Se me espanto com esse viés de conservadorismo obscurantista, também me espanto com outras ideias que ele e seus seguidores lançam esparsamente. Por exemplo, que, no futuro, se poderá fazer uma constituinte sem políticos, uma coisa de escritório, melhor dizendo, de quartel. Que, se desfavoráveis, os resultados das urnas serão contestados com força. E aí a força são as armas que generais e capitães têm sob controle. Quase sob controle, haja vista que muitas delas são desviadas sabe-se lá como e vão parar nas mãos de bandidos.

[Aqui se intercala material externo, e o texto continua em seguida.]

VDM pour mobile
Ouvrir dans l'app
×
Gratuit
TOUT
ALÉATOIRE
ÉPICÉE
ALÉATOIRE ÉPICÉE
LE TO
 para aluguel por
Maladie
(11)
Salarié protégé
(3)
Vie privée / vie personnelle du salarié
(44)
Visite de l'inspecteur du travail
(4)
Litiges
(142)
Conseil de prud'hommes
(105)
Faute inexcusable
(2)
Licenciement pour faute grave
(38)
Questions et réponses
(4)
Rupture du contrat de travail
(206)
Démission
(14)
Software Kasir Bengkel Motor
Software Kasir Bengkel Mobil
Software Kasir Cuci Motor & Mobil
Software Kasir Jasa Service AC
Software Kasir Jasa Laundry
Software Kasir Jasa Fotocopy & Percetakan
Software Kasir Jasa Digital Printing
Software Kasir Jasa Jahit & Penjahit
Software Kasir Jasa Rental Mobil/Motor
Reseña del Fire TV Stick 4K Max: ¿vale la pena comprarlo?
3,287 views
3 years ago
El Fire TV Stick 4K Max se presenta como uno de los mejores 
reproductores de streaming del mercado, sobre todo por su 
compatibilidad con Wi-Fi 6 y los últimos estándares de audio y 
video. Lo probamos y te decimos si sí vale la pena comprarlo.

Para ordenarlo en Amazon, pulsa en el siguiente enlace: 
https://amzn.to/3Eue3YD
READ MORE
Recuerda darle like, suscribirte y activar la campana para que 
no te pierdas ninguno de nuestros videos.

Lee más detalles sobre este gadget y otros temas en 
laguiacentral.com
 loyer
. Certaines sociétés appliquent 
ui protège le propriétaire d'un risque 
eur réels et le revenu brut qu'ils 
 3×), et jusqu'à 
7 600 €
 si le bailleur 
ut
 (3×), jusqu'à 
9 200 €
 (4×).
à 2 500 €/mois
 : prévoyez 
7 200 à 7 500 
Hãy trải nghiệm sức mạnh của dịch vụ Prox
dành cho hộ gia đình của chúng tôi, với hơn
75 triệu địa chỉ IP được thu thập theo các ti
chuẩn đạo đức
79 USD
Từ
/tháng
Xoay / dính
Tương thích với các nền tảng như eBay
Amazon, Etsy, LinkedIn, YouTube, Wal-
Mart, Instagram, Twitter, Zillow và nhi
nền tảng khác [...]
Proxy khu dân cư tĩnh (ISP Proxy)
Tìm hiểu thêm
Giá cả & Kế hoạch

Esse “cardápio” que nos é apresentado vai de encontro aos valores que cultivo. Estou aliado às lutas femininas, dos negros, da comunidade LGBT, ando ao lado dos defensores dos direitos humanos e acredito fervorosamente nessa contradição ambulante chamada democracia. Na democracia há ou pode haver corrupção, sim. Na democracia há retrocessos, sim. Mas, no saldo geral, é nela que avanços sociais e econômicos têm mais chances de acontecerem. A nossa, de 30 anos, é cheia de exemplos: combate à inflação, diminuição ainda que temporária da concentração de renda, maior nível de escolaridade, a despeito do nível baixo do ensino, e por aí afora. Se, no momento, houve tropeços, é hora de insistir na democracia e não dar as costas a ela.

Mais uma vez, ocupo este espaço para me posicionar contra uma candidatura que refuta os avanços que tivemos. Mas, por favor, não pensem que acredito no discurso “não houve nada disso” do PT. Sinceramente, não é por aí. Tenho muitas insatisfações, só não abraço a barbárie. Aliás, por isso, termino minha conversa com a dúvida que não quer calar: Quem matou Marielle e Anderson?